In time-honored Hellenic tradition, he put his business in the form of a question. “What do the two of you think Irnek will do in Shaumkhiil while we chase after Avshar?”

“Why, go back to his herds,” Dizabul said before he realized the question was out of the ordinary. Arigh saw it quicker. He had been using the heavy pommel on the hilt of his dagger to hammer tent pegs; he threw the weapon down with an oath.

“The answer is, anything he pleases,” he ground out. “Who’d be there to stop him?”

“We can’t let him get away with that,” Dizabul said fiercely. Where the fortunes of the Gray Horses were touched, they stood in perfect accord; what use to be khagan of a ruined clan?

“Would you forget why we’re here, then, and what we owe Yezd? All the more, now.” Arigh eyed his younger brother with comtempt. Not far away, nomads were still filling in Arghun’s grave.

“N-no, but what can we do?” Dizabul said, troubled. Arigh chewed his lip.

“May I suggest something?” Gorgidas asked. Again, Arigh nodded first, Dizabul following warily. When he saw he had their consent, he went on: “This could be one time when having both of you as leaders will work for you, not against. One could go ahead and move on Yezd, while the other took part of your force back across the Shaum to your stretch of the steppe. It need not be nearly as big as Irnek’s band, only enough to make him think twice about starting trouble.”
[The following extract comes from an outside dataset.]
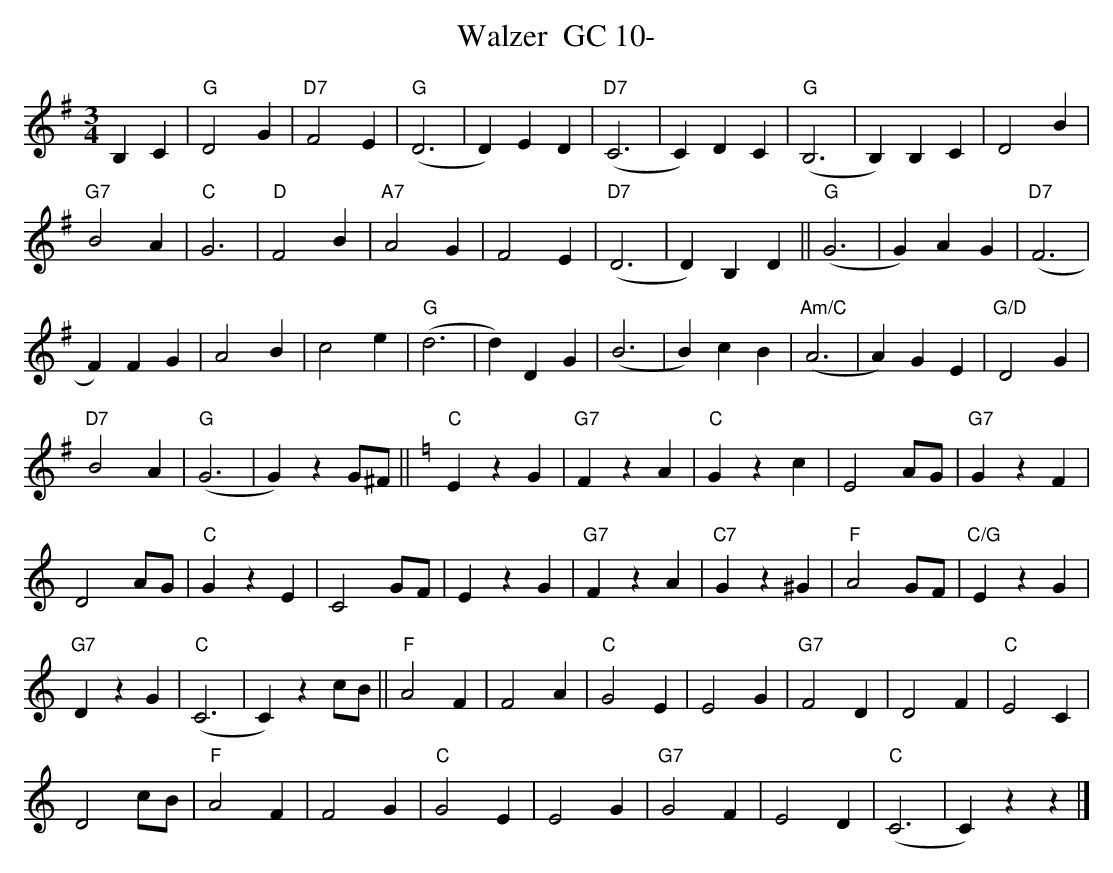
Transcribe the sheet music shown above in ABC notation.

The Greek watched them calculate. Whichever one held to the pursuit of Avshar would keep the greater part of the army, but the other would have the chance to solidify his position on his native ground with the rest of the clan. If they bought the scheme, he thought he knew who would pick which role—Goudeles had set it up to make each half attractive to one of them.

They came out of their study at the same time. “I’ll go back,” Dizabul said, while Arigh was declaring, “Come what may, I push on.” They looked at each other in surprise; Gorgidas kept his face straight. The imperials knew tricks Irnek had never thought of.

After that, the haggle was over how many riders would go on, how many back to Shaumkhiil. Not all the nomads accompanying Dizabul would be Gray Horse clansmen; some of the clans that had sent out smaller contingents were also nervous about Irnek’s intentions.

“I mislike giving away so many men,” Arigh said to Gorgidas when agreement was finally reached, “but what choice have I?”

The physician was so tired he hardly cared what he said; it was almost like being drunk. “None, but I don’t think numbers matter much. By himself Avshar outnumbers all of us.” Arigh rubbed his slashed cheek, nodded somberly.